这里多说一句：torch.nn.Softmax(dim=None)和torch.nn.LogSoftmax(dim=None)其实功能是和F.softmax()和F.log_softmax()都是一样的，看源码就知道前者是调用后者的（对LogSoftmax也是一样的）：

[docs]class Softmax(Module):
    r"""Applies the Softmax function to an n-dimensional input Tensor
    rescaling them so that the elements of the n-dimensional output Tensor
    lie in the range [0,1] and sum to 1.

    Softmax is defined as:

    .. math::
        \text{Softmax}(x_{i}) = \frac{\exp(x_i)}{\sum_j \exp(x_j)}

    Shape:
        - Input: :math:`(*)` where `*` means, any number of additional
          dimensions
        - Output: :math:`(*)`, same shape as the input

    Returns:
        a Tensor of the same dimension and shape as the input with
        values in the range [0, 1]

    Arguments:
        dim (int): A dimension along which Softmax will be computed (so every slice
            along dim will sum to 1).

    .. note::
        This module doesn't work directly with NLLLoss,
        which expects the Log to be computed between the Softmax and itself.
        Use `LogSoftmax` instead (it's faster and has better numerical properties).

    Examples::

        >>> m = nn.Softmax(dim=1)
        >>> input = torch.randn(2, 3)
        >>> output = m(input)
    """
    __constants__ = ['dim']

    def __init__(self, dim=None):
        super(Softmax, self).__init__()
        self.dim = dim

    def __setstate__(self, state):
        self.__dict__.update(state)
        if not hasattr(self, 'dim'):
            self.dim = None

    def forward(self, input):
        return F.softmax(input, self.dim, _stacklevel=5)

    def extra_repr(self):
        return 'dim={dim}'.format(dim=self.dim)

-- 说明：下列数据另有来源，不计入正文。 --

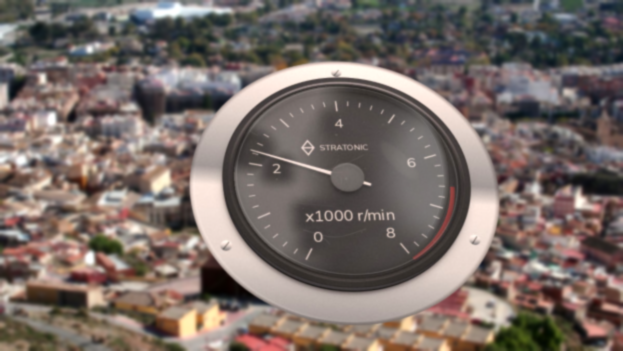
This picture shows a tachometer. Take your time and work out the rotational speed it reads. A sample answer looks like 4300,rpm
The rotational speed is 2200,rpm
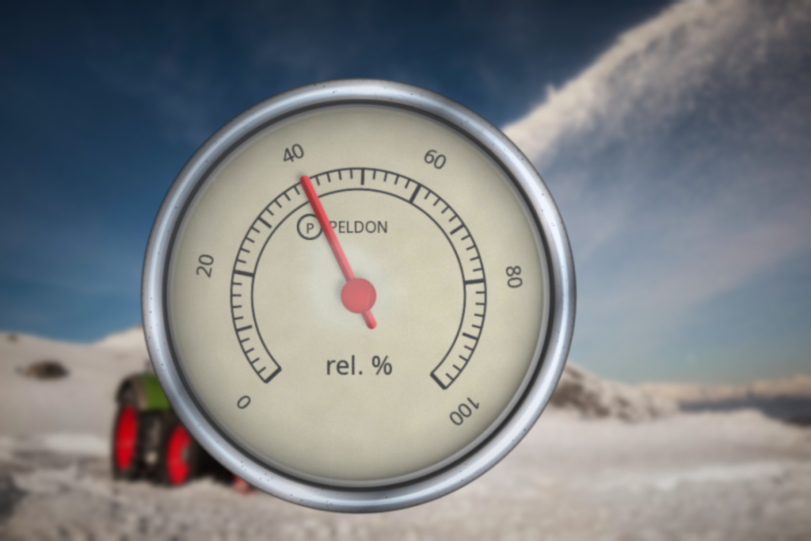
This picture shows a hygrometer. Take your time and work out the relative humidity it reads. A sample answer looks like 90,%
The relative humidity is 40,%
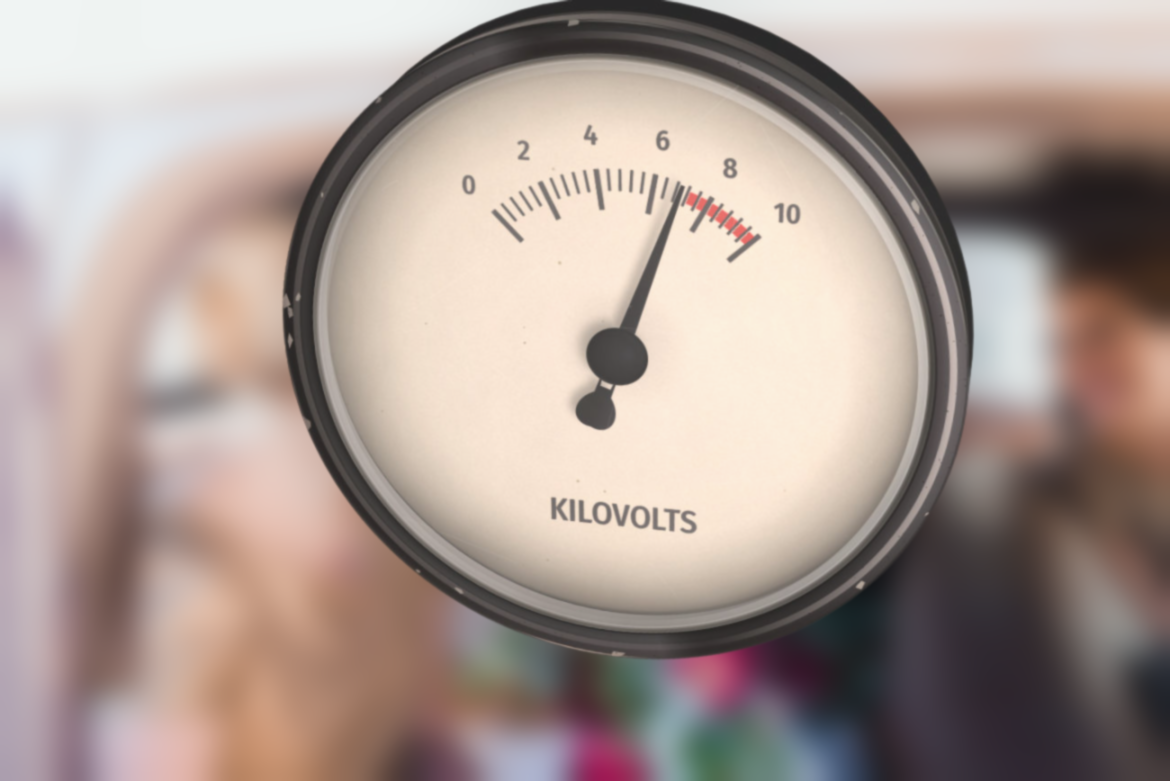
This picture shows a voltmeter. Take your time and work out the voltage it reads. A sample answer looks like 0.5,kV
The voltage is 7,kV
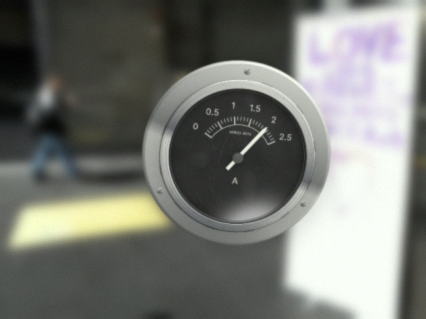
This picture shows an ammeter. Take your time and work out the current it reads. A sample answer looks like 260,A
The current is 2,A
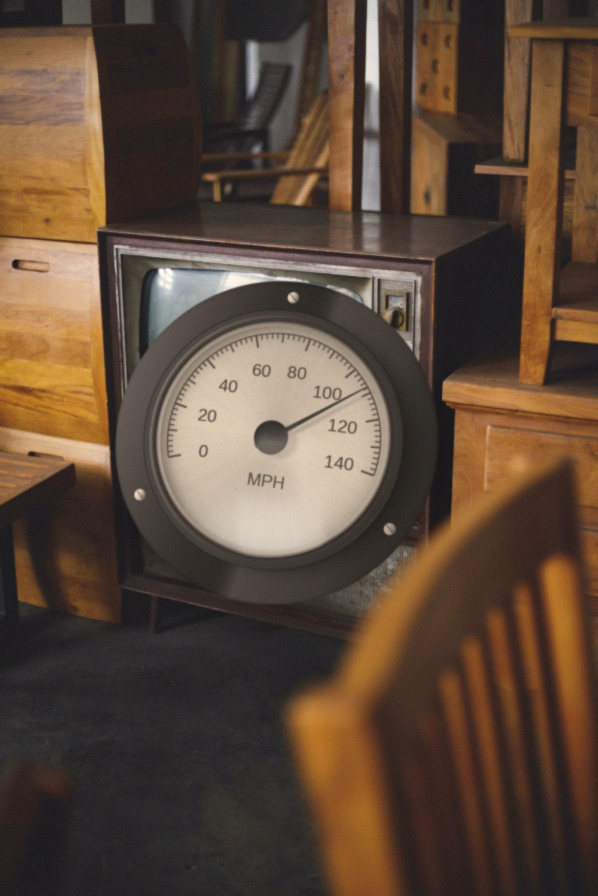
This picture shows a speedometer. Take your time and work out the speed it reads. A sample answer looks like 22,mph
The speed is 108,mph
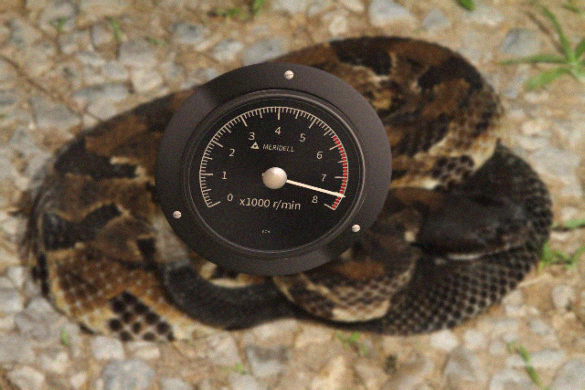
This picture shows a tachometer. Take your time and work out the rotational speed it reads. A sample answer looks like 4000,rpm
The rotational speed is 7500,rpm
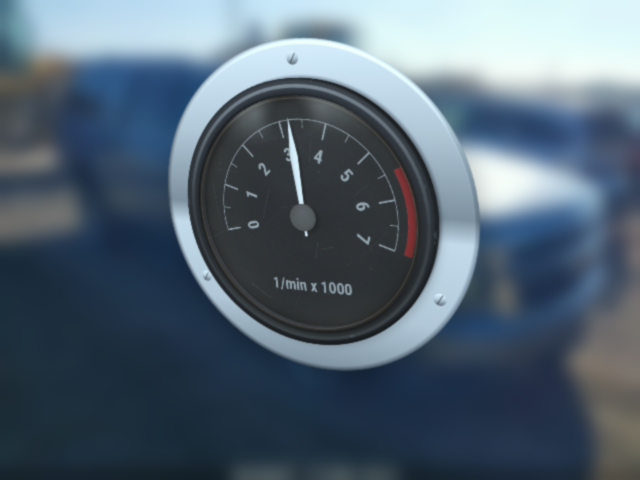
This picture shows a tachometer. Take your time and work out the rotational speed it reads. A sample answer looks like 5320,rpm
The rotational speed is 3250,rpm
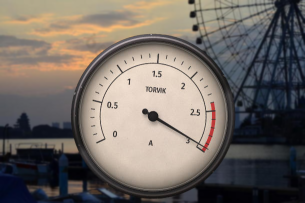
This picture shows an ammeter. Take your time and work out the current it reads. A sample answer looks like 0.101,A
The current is 2.95,A
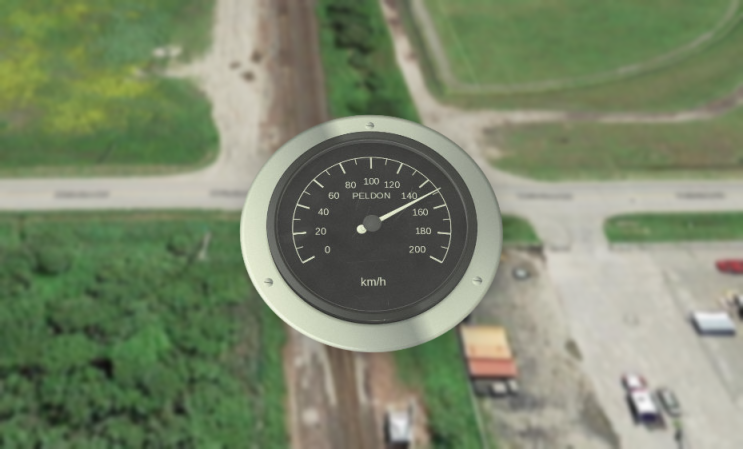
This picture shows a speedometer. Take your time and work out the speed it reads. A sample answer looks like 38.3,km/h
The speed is 150,km/h
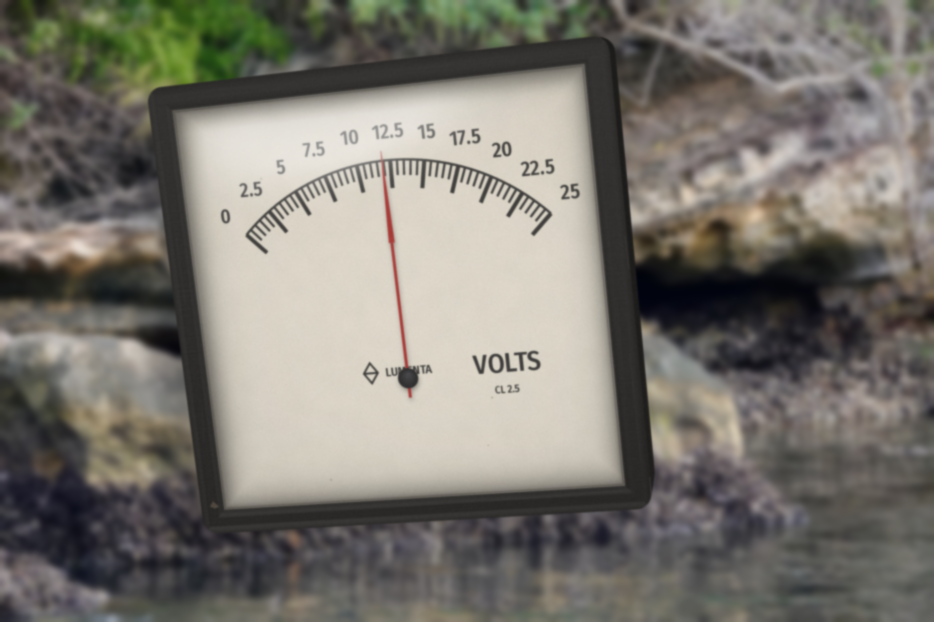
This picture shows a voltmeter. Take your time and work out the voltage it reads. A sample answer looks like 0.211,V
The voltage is 12,V
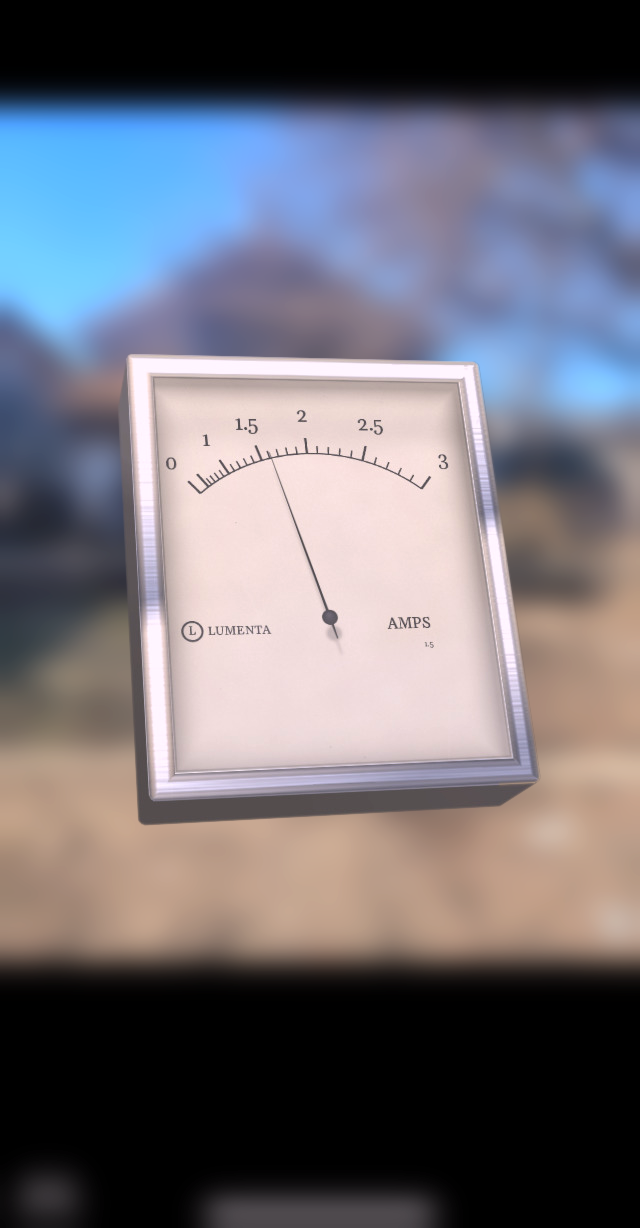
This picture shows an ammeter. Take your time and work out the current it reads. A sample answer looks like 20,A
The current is 1.6,A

12 torch.nn.functional.nll_loss()

这个函数的全部是：
torch.nn.functional.nll_loss(input, target, weight=None, size_average=None, ignore_index=-100, reduce=None, reduction='mean')
也就是The negative log likelihood loss，公式是长这样的：
$Loss=-\sum_{k} gt_{k} \log p_{k}$ 这里的 $p_{k}$ 就是预测出每类的概率分布， $gt_{k}$ 也就是ground truth概率分布，也就是所谓的标签target。上面的F.log_softmax()其实就是计算出了 $log p_{k}$ ，而这也是F.nll_loss()函数的输入之一（官网原话：The input given through a forward call is expected to contain log-probabilities of each class），而另一个输入就是标签喽，我们给出的标签是一个索引（我通过打印出pytorch自带的MNIST和CIFAR10数据集的标签也证实了这一点），F.nll_loss()在计算的时候会自动转化为one-hot编码（官网原话：The target that this loss expects should be a class index in the range [0, C-1] where C = number of classes），其实这也就是一个交叉熵损失，和下面要讲的另一个损失函数其实是一样的（关于交叉熵可以去看这一篇博客，文末也会放一些关系式），来看几个例子

>>> a = torch.tensor([[10,10,10,10,10],[20,20,20,20,20]], dtype=torch.float)
>>> target = torch.tensor([0, 0])
>>> loss = F.nll_loss(F.log_softmax(a), target)
>>> loss
tensor(1.6094)
>>> loss = F.nll_loss(F.log_softmax(a), target,size_average=False)

Warning (from warnings module):
  File "E:\Miniconda3\lib\site-packages\torch\nn\_reduction.py", line 49
    warnings.warn(warning.format(ret))
UserWarning: size_average and reduce args will be deprecated, please use reduction='sum' instead.
>>> loss
tensor(3.2189)
>>> loss = F.nll_loss(F.log_softmax(a), target,reduction='sum')
>>> loss
tensor(3.2189)
>>> loss = F.nll_loss(F.log_softmax(a), target,reduction='mean')
>>> loss
tensor(1.6094)
>>> loss = F.nll_loss(F.log_softmax(a), target,reduction='none')
>>> loss
tensor([1.6094, 1.6094])

注意：F.nll_loss()尽量不要用size_average和reduce这两个参数了，建议使用reduction这个参数，当reduction='sum'的时候，就表示把这个batch里面每个example的损失加起来，而reduction='mean'就是做平均.
上面的运算过程可以用下面这幅图表示：

计算过程

13torch.nn.CrossEntropyLoss()

这个函数的全部是：
torch.nn.CrossEntropyLoss(weight=None, size_average=None, ignore_index=-100, reduce=None, reduction='mean')
当然有其对应的F.cross_entropy()函数，从参数上可以看出，这个和前面的F..nll_loss()功能是差不多的，那为什么还有这个函数呢？
因为：官网原话：This criterion combines nn.LogSoftmax() and nn.NLLLoss() in one single class.也就是说，这里可以直接拿logits和target进行交叉熵损失的计算（所谓的logits就是网络的直接输出，不经过什么softmax和log的操作，也就是不用在forward函数里面写别的东西了，也就是开头给出的第一种写法），其他功能是类似的，不再赘述，放几张官网截图吧：

官网截图1

官网截图2

Bonus

总结来说，最后代码里面只要挑一种写法写就好了，下面放一点关于交叉熵的分享：
熵是信息论里面的知识，而交叉熵用来衡量两个分布之间的“距离”
Entropy（熵）：
$H(p)=-\sum_{i} p_{i} \log p_{i}$
CrossEntropy（交叉熵）：
$H(p,q)=-\sum_{i} p_{i} \log q_{i}$
Entropy（熵）与CrossEntropy（交叉熵）的关系：
$H(p,q)=H(p)+D_{KL}(p|q)$
$H(p,q) \ge H(p)$
当分布 $P=Q$ 时： $CrossEntropy = Entropy$ ，即 $D_{KL}(P|Q)=0$
对于one-hot encoding， $entropy=1log(1)=0$ ，即此时 $H(P,Q)=D_{KL}(P|Q)$ ，此时我们要学习的目标就是让这两个分布尽量接近。